Lorsqu’en 1906, il expose ses premiers travaux au Salon des Artistes Français, notamment sa première pièce Ours dressé sur ses pattes arrière, Guyot raconte que son intérêt pour les plantigrades fut probablement inspiré par un incident que son grand père lui raconta :

« C’est peut-être d’un souvenir qu’un de mes grands-pères me conta à l’époque de mon adolescence que me vint ce besoin de reproduire en terre glaise les ours… D’une force peu commune, mon grand-père en sa jeunesse, accompagné de ses frères, releva le défi que lançait le patron d’une baraque de lutteurs à quiconque tomberait l’ours qu’il tenait caché derrière une tenture.
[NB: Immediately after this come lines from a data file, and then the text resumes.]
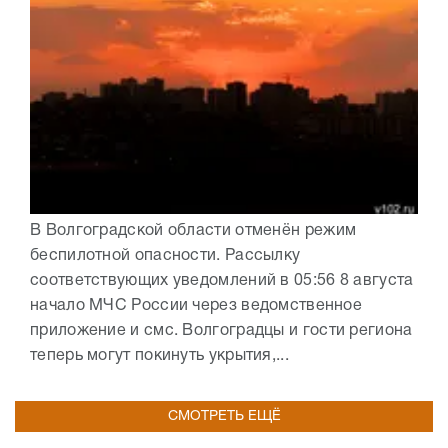
В Волгоградской области отменён режим
беспилотной опасности. Рассылку
соответствующих уведомлений в 05:56 8 августа
начало МЧС России через ведомственное
приложение и смс. Волгоградцы и гости региона
теперь могут покинуть укрытия,...
СМОТРЕТЬ ЕЩЁ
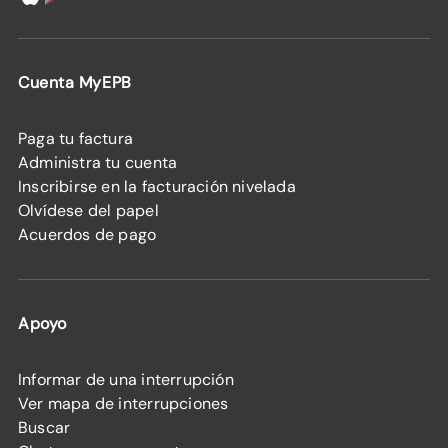
Cuenta MyEPB
Paga tu factura
Administra tu cuenta
Inscribirse en la facturación nivelada
Olvídese del papel
Acuerdos de pago
Apoyo
Informar de una interrupción
Ver mapa de interrupciones
Buscar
L’enjeu était un louis d’or, dont il faisait miroiter le lumineux prestige au bout de ses gros doigts. Mon grand-père s’appelait Louis. Il était d’une belle vigueur et d’une prestance certaine… Et puis en ces années 1900… Vingt francs… Sitôt mis en présence de l’animal qui paraissait bien débonnaire, mon grand-père qui avait un peu pratiqué la lutte, fonça sur la bête et la ceintura. L’ours ne parut même pas s’en apercevoir et pensait sans doute au morceau de sucre qui suivrait le combat. Il se contenta de plaquer ses deux pattes de devant sur les épaules de son adversaire et fit sa pression… Cela dura deux minutes et inexorablement mon grand-père fut aplati au sol ». Le récit frappa tellement Guyot, qu’attiré par le monde animal, il fit du Jardin des Plantes son lieu favori, observant in-situ les deux fameuses fosses aux ours.

Impressionnant par sa puissance contenue, cet ours tête baissée doté d’une grande bosse au-dessus des épaules donnant la force aux membres antérieurs, pointe son museau sur le sol prêt à retourner la terre et les roches. Guyot a su faire ici preuve d’un grand sens de l’observation afin de retranscrire en bronze l’instinct spécifique du plantigrade. A mi-chemin entre les surfaces lisses de François Pompon et celles accidentées de Rembrandt Bugatti, l’émotion provoquée par cette sculpture tient dans la force et l’élégance évocatrice des lignes, le respect des proportions naturelles et la tendresse jamais démentie d’un amoureux de la faune sauvage. Annoté « 2ème épreuve » par Susse, notre bronze est de fait une fonte spéciale d’une qualité remarquable, d’un noir profond qui donne une densité particulière au volume de l’animal saisi dans un instant précis de sa vie quotidienne.